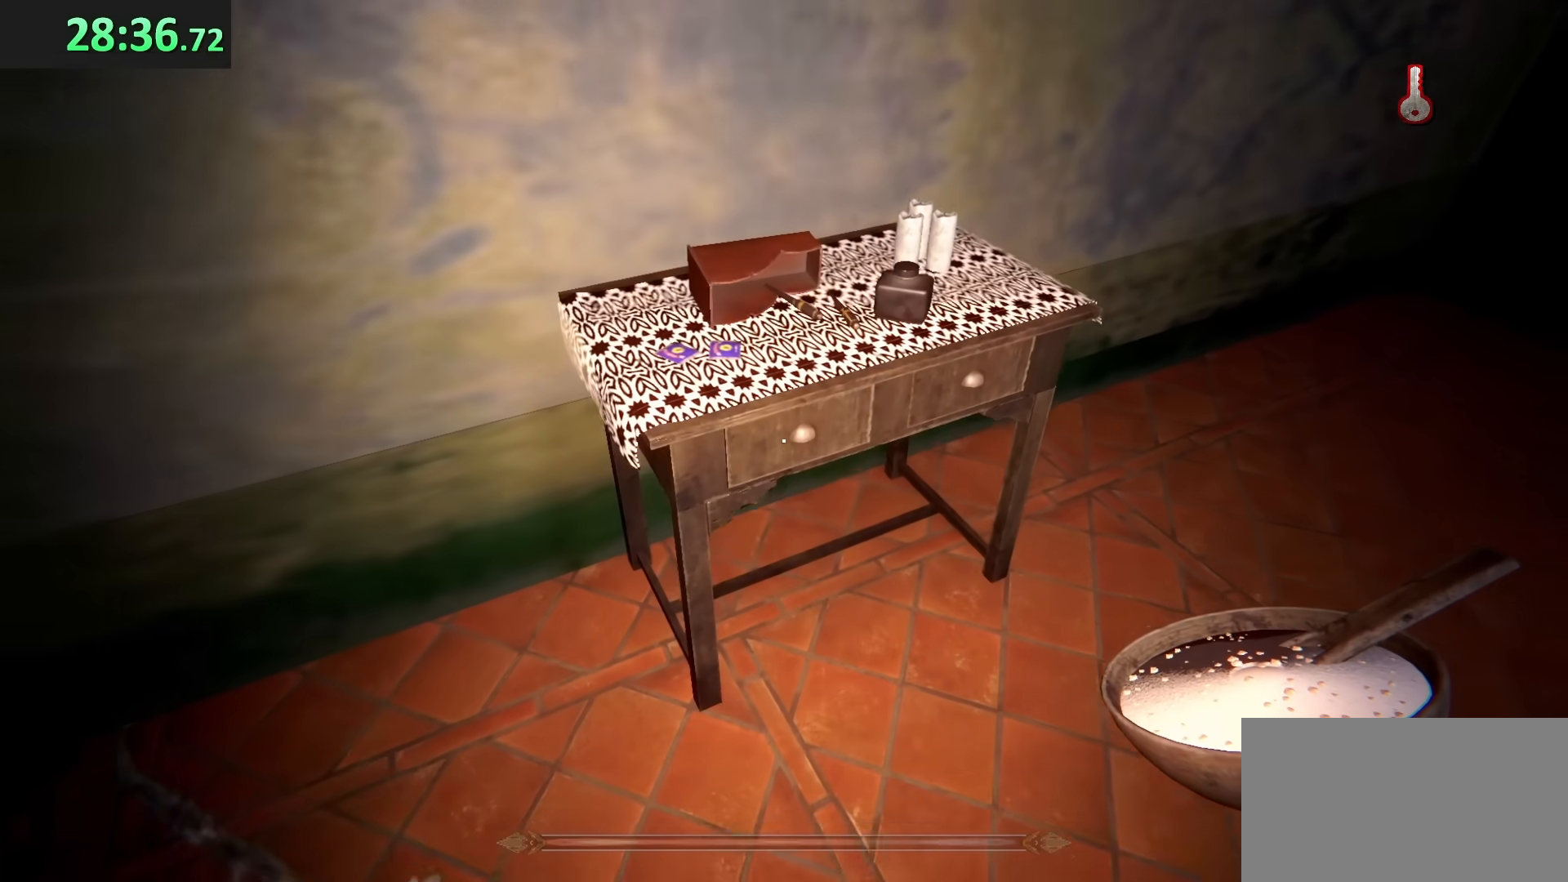
{"keys": ["w"], "mouse": [], "events": [[83, "e", "up"], [167, "e", "down"], [267, "e", "up"], [350, "e", "down"], [450, "e", "up"]]}
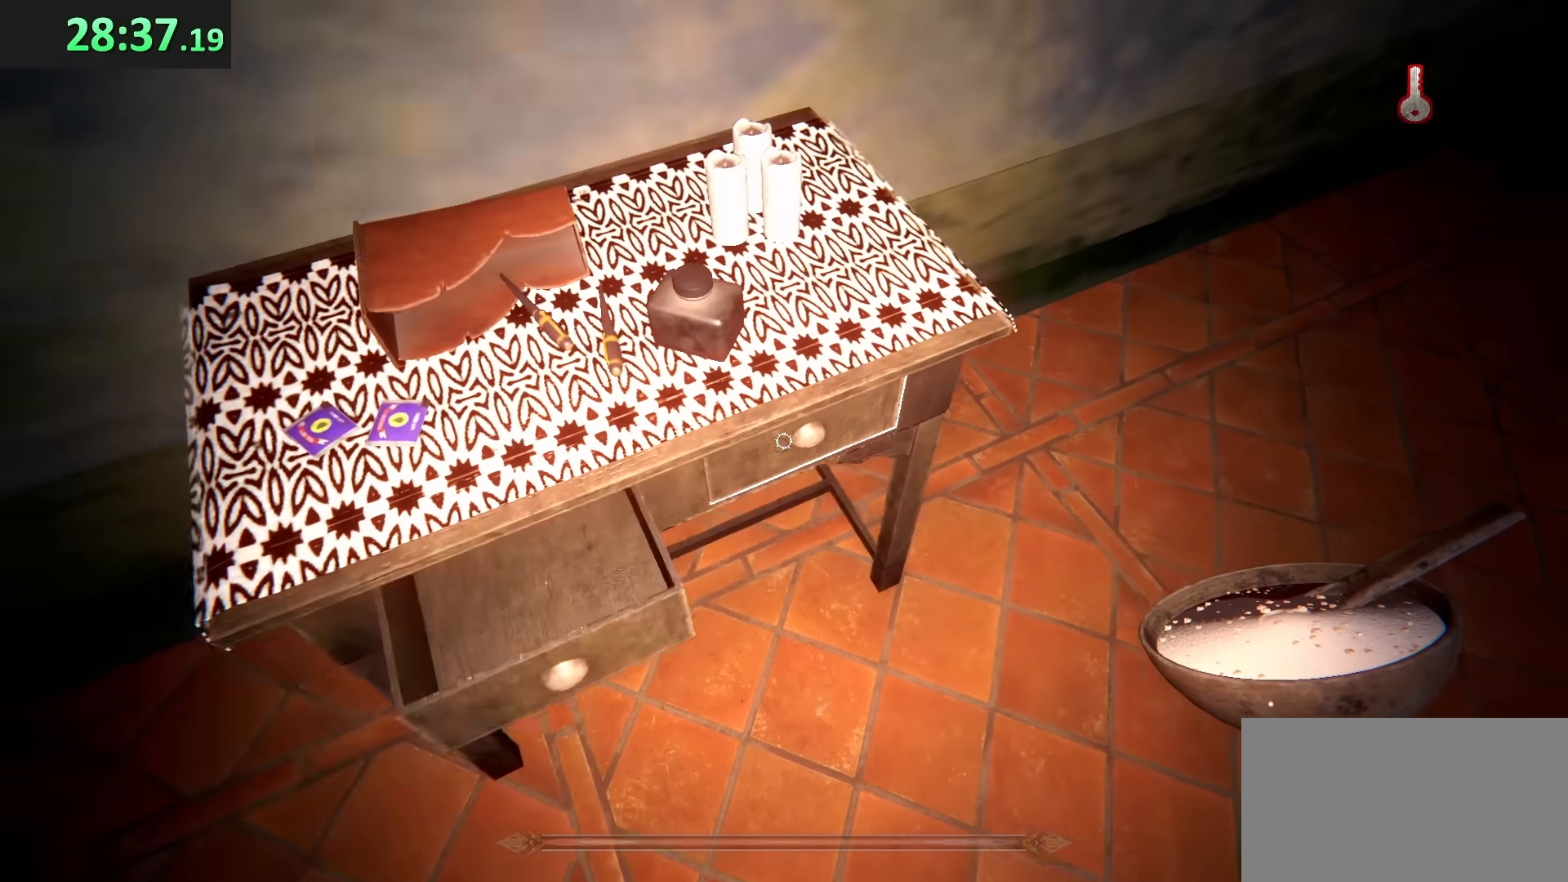
{"keys": ["d", "w"], "mouse": [], "events": [[17, "e", "down"], [267, "e", "up"], [367, "d", "down"]]}
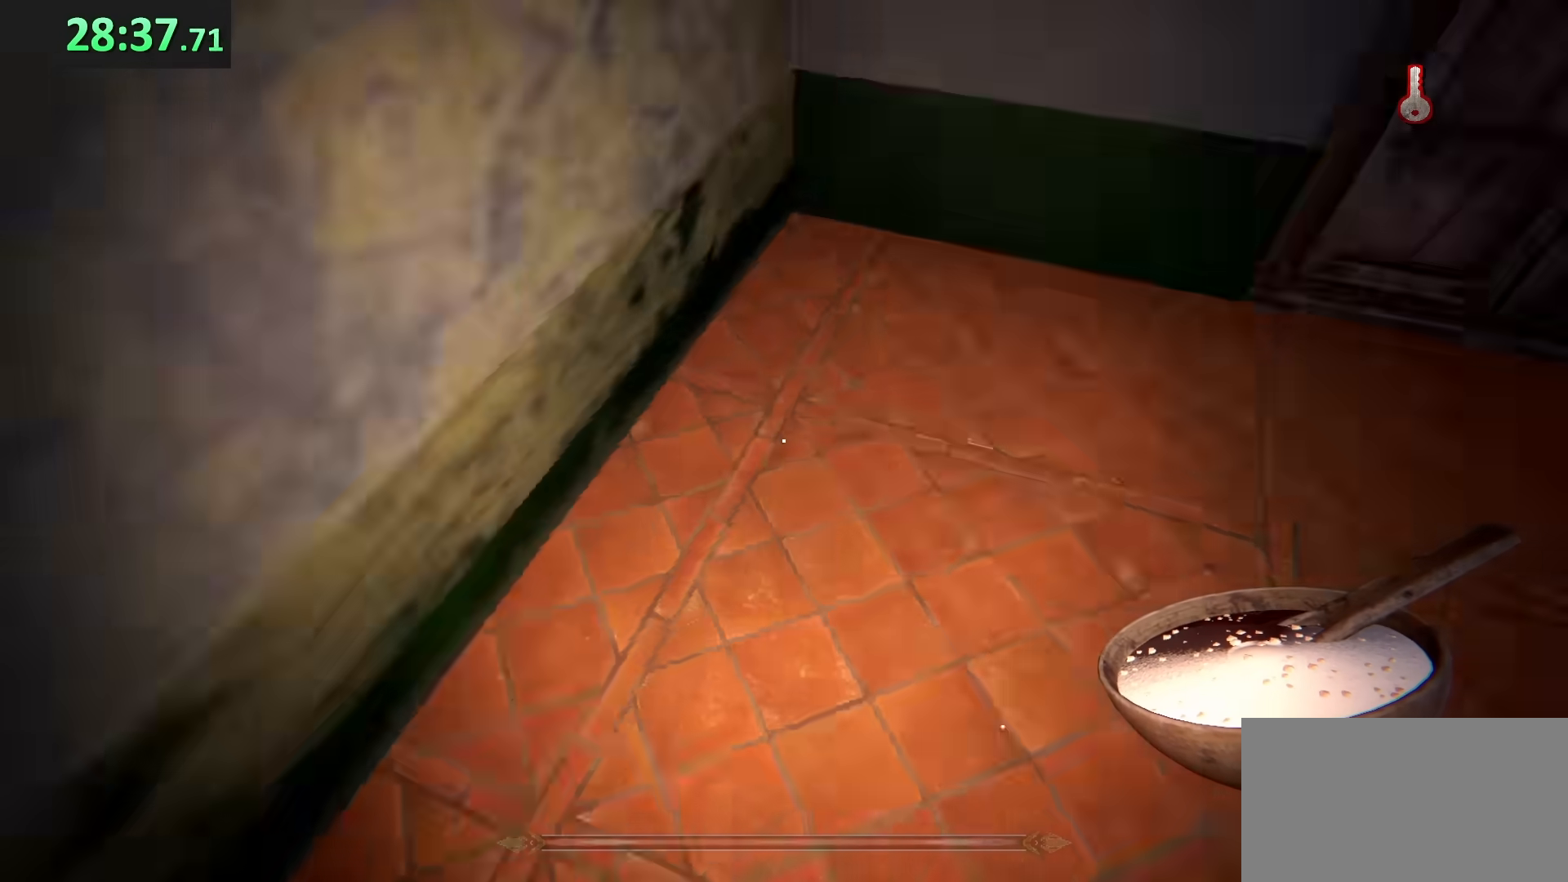
{"keys": ["w"], "mouse": [], "events": [[300, "d", "up"]]}
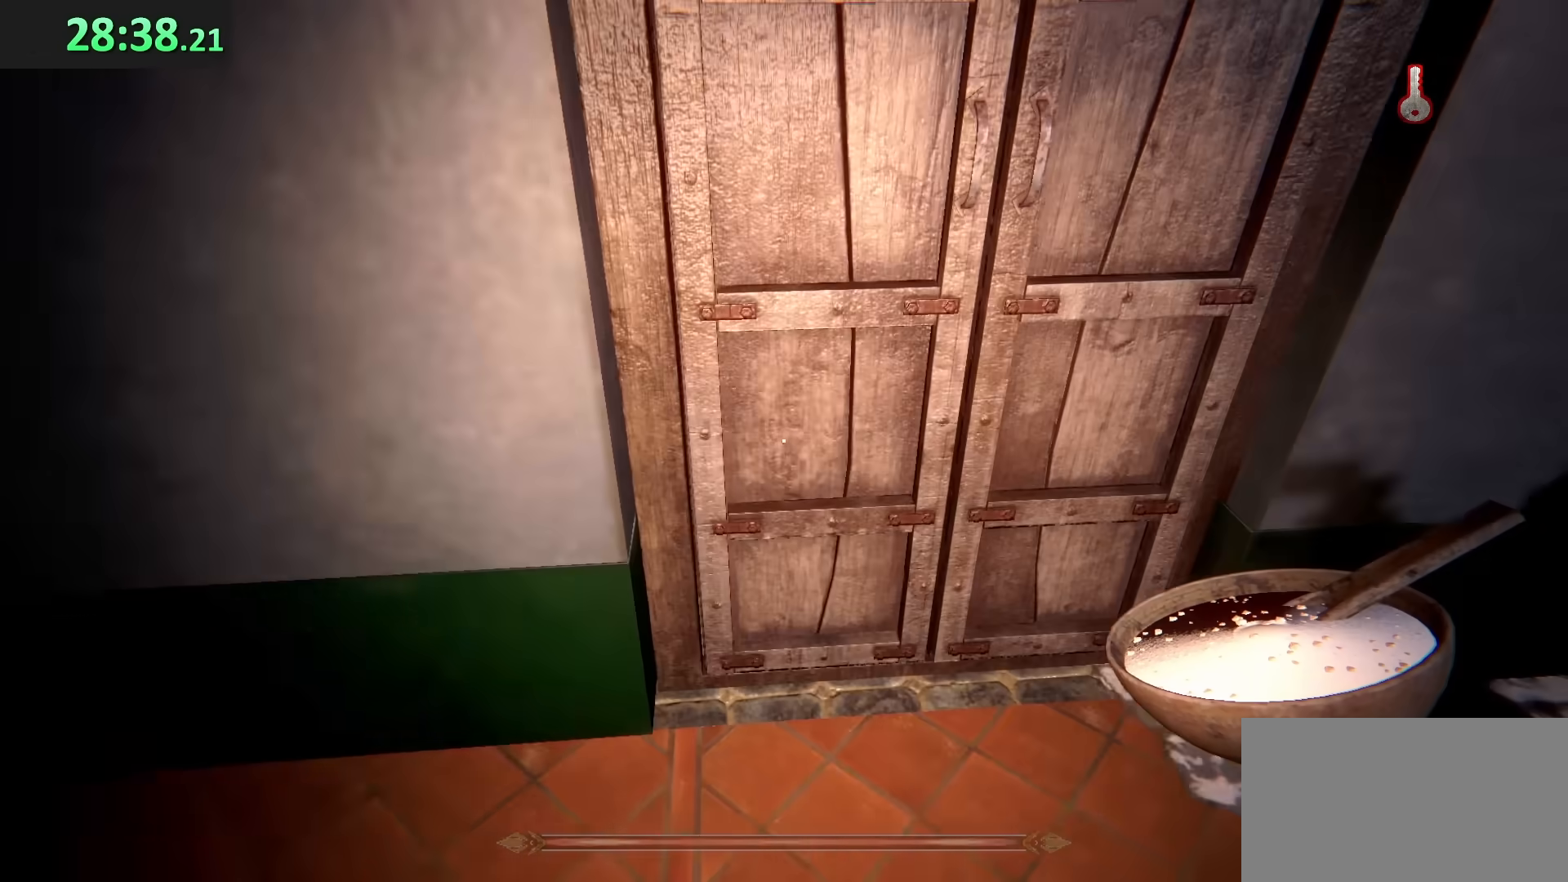
{"keys": ["d", "shift", "w"], "mouse": [], "events": [[50, "e", "down"], [167, "e", "up"], [233, "e", "down"], [350, "e", "up"], [400, "d", "down"], [467, "shift", "down"]]}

######

• _TASK INSTRUCTIONS_
Without including any images, output the data exactly as given.

• _RESPONSE TO THE EXERCISE_
{"keys": ["w"], "mouse": [], "events": [[83, "e", "up"], [167, "e", "down"], [267, "e", "up"], [350, "e", "down"], [450, "e", "up"]]}
{"keys": ["d", "w"], "mouse": [], "events": [[17, "e", "down"], [267, "e", "up"], [367, "d", "down"]]}
{"keys": ["w"], "mouse": [], "events": [[300, "d", "up"]]}
{"keys": ["d", "shift", "w"], "mouse": [], "events": [[50, "e", "down"], [167, "e", "up"], [233, "e", "down"], [350, "e", "up"], [400, "d", "down"], [467, "shift", "down"]]}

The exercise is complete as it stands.